Es ist ein Thema, das immer wieder für Schlagzeilen sorgt: Rassismus innerhalb der Polizei. Laut einer aktuellen Studie des Bundesinnenministeriums, die ursprünglich unter Horst Seehofer (CSU) in Auftrag gegeben wurde, hat etwa jeder dritte Polizist innerhalb eines Jahres rassistische Äußerungen von Kollegen wahrgenommen. Das wirft Fragen auf – nicht nur in Bezug auf das Verhalten innerhalb der Polizeikräfte, sondern auch hinsichtlich des Umgangs mit solchen Vorfällen.
Rassismus und Sexismus im Polizeidienst
Die Zahlen sind alarmierend: Bei zwei aufeinanderfolgenden Umfragen unter Polizeibeamten, die zu unterschiedlichen Zeitpunkten durchgeführt wurden, gaben 33 bzw. 32 Prozent der Befragten an, rassistische Äußerungen von Kolleginnen oder Kollegen gehört zu haben.
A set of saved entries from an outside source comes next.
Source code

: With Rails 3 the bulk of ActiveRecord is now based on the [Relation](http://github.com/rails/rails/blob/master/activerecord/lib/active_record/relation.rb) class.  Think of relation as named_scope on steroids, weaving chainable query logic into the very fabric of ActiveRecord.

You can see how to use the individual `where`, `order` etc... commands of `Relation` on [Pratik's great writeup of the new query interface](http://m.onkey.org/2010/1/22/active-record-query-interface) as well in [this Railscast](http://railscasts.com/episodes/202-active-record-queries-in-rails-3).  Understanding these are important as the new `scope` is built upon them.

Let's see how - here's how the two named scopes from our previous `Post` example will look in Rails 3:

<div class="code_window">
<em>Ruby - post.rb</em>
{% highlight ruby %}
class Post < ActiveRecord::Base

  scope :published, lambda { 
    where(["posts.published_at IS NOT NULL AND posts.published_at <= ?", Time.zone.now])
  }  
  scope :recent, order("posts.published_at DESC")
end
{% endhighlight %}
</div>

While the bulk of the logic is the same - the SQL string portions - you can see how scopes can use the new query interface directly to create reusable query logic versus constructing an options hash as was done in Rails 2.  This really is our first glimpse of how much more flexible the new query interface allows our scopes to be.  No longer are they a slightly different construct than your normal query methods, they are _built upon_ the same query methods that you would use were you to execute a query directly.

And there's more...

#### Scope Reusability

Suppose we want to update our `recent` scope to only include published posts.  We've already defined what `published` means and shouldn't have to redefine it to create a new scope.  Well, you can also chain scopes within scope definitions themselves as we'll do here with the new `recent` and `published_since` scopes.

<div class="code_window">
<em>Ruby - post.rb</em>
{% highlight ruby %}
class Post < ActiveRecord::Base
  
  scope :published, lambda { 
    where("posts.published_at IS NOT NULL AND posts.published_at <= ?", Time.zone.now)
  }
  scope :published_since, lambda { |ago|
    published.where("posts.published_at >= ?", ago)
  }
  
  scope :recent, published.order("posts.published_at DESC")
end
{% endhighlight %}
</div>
Das ist nicht nur eine ernüchternde Zahl, sondern stellt auch die Frage, wie weit verbreitet solche Haltungen innerhalb der Polizei sind. Besonders brisant: Auch sexistische Äußerungen wurden von über 40 Prozent der Polizisten registriert, wobei zehn Prozent angaben, solche Vorfälle mehr als zehn Mal im Jahr erlebt zu haben.
Wegsehen oder Handeln?
Ein besonders erschreckendes Detail der Studie: Viele Beamte unternehmen nichts, wenn sie solche Vorfälle beobachten. Ob es sich um rassistische oder sexistische Äußerungen oder sogar Korruption handelt – die meisten Polizisten schreiten nicht ein. Das wirft natürlich die Frage auf, wie die interne Fehlerkultur innerhalb der Polizei funktioniert. Zwar gab es bei sexuellen Übergriffen häufiger Anzeigen (rund zehn Prozent), aber das ist die Ausnahme. Die Gründe für das Wegschauen können vielfältig sein: Angst vor Konsequenzen, fehlendes Vertrauen in das System oder schlichtweg Gleichgültigkeit.
Problematische Einstellungen auf dem Vormarsch
Noch besorgniserregender ist der Anstieg von problematischen Einstellungen innerhalb der Polizei. Muslimfeindlichkeit stieg von 11 Prozent im Jahr 2021/22 auf 17 Prozent im Jahr 2023/24. Auch Chauvinismus und Autoritarismus haben zugenommen, und die Ablehnung von Asylsuchenden ist von 30 Prozent auf 42 Prozent gestiegen. Diese Zahlen zeigen, dass nicht nur das Verhalten im Alltag problematisch ist, sondern auch die Grundhaltungen vieler Beamter fragwürdig sind.
Was sagt die Politik?
Bundesinnenministerin Nancy Faeser (SPD) hat klar Stellung bezogen: „Es gibt null Toleranz gegenüber Rechtsextremismus, Rassismus und anderen Formen von Menschenfeindlichkeit.“ Diese Aussage ist sicherlich richtig, doch bleibt die Frage, wie ernst es der Polizei mit der Bekämpfung dieser Probleme wirklich ist. Eine „transparente Fehlerkultur“, wie Faeser es nennt, ist sicher ein Schritt in die richtige Richtung. Aber Worte allein reichen nicht aus – es müssen Taten folgen.
Fazit: Ein Weckruf für die Polizei
Die Studie zeigt klar: Rassismus, Sexismus und andere problematische Haltungen sind innerhalb der Polizei weiter verbreitet, als man hoffen würde. Doch das Wegsehen, das viele Polizisten an den Tag legen, ist mindestens genauso problematisch. Um wirklich etwas zu verändern, braucht es nicht nur klare Worte aus der Politik, sondern auch strukturelle Reformen innerhalb der Polizei. Nur so kann gewährleistet werden, dass das Vertrauen der Bevölkerung in die Exekutive erhalten bleibt – und das ist essenziell für eine funktionierende Demokratie.